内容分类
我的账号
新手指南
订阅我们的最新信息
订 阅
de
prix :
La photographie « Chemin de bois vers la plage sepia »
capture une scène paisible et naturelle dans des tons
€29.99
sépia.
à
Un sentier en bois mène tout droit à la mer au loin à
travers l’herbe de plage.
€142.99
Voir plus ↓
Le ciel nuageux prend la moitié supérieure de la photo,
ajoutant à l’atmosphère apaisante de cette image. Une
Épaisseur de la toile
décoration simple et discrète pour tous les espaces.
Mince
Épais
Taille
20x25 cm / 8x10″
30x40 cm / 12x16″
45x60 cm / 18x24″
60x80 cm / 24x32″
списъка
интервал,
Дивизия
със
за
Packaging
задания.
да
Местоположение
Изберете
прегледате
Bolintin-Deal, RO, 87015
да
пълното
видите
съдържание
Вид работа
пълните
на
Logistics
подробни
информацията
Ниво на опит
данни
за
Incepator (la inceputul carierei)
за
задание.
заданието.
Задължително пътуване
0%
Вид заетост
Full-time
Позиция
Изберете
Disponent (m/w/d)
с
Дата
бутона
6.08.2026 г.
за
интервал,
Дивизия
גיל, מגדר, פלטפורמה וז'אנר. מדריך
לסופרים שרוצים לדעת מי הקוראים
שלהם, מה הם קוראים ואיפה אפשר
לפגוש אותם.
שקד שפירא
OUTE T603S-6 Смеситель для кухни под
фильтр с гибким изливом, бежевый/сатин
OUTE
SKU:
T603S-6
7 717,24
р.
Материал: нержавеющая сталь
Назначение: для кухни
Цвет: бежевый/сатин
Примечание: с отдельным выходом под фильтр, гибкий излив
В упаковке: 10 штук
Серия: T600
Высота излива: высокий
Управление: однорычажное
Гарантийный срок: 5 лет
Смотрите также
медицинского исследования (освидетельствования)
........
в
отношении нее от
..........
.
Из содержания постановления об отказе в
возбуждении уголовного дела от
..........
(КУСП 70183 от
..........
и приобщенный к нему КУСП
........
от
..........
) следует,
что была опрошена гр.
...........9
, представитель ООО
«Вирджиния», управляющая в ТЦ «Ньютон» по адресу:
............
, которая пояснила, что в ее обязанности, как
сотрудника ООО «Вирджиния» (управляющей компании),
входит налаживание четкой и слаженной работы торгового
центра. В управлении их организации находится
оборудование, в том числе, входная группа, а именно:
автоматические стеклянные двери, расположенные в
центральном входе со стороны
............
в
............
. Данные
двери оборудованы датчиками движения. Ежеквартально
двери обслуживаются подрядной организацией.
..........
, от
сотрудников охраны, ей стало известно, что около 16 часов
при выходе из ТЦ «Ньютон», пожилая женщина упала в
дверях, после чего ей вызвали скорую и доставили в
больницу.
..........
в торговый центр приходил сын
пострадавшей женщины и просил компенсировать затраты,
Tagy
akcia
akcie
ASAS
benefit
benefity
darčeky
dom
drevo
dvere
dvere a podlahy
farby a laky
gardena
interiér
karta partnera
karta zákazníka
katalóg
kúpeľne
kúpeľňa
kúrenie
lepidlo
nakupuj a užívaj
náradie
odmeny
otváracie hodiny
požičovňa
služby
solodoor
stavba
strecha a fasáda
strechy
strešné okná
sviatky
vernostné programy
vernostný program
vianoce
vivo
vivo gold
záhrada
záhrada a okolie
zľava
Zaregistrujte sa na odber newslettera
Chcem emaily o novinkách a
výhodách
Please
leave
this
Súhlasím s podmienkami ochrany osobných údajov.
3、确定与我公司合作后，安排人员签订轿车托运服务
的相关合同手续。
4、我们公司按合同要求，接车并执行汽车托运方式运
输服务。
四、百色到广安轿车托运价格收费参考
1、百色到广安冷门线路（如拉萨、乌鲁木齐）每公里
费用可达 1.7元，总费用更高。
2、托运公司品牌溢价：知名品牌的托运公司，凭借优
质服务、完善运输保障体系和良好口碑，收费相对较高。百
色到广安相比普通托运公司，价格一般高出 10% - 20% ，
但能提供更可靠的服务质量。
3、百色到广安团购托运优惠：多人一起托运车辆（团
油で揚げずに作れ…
-----
#### Task to carry out:
In the listing above, find the line containing "Chemin de bois" and the line containing "Le ciel nuageux", then repeat those two lines and everything between them exactly.

#### Result of this exercise:
La photographie « Chemin de bois vers la plage sepia »
capture une scène paisible et naturelle dans des tons
€29.99
sépia.
à
Un sentier en bois mène tout droit à la mer au loin à
travers l’herbe de plage.
€142.99
Voir plus ↓
Le ciel nuageux prend la moitié supérieure de la photo,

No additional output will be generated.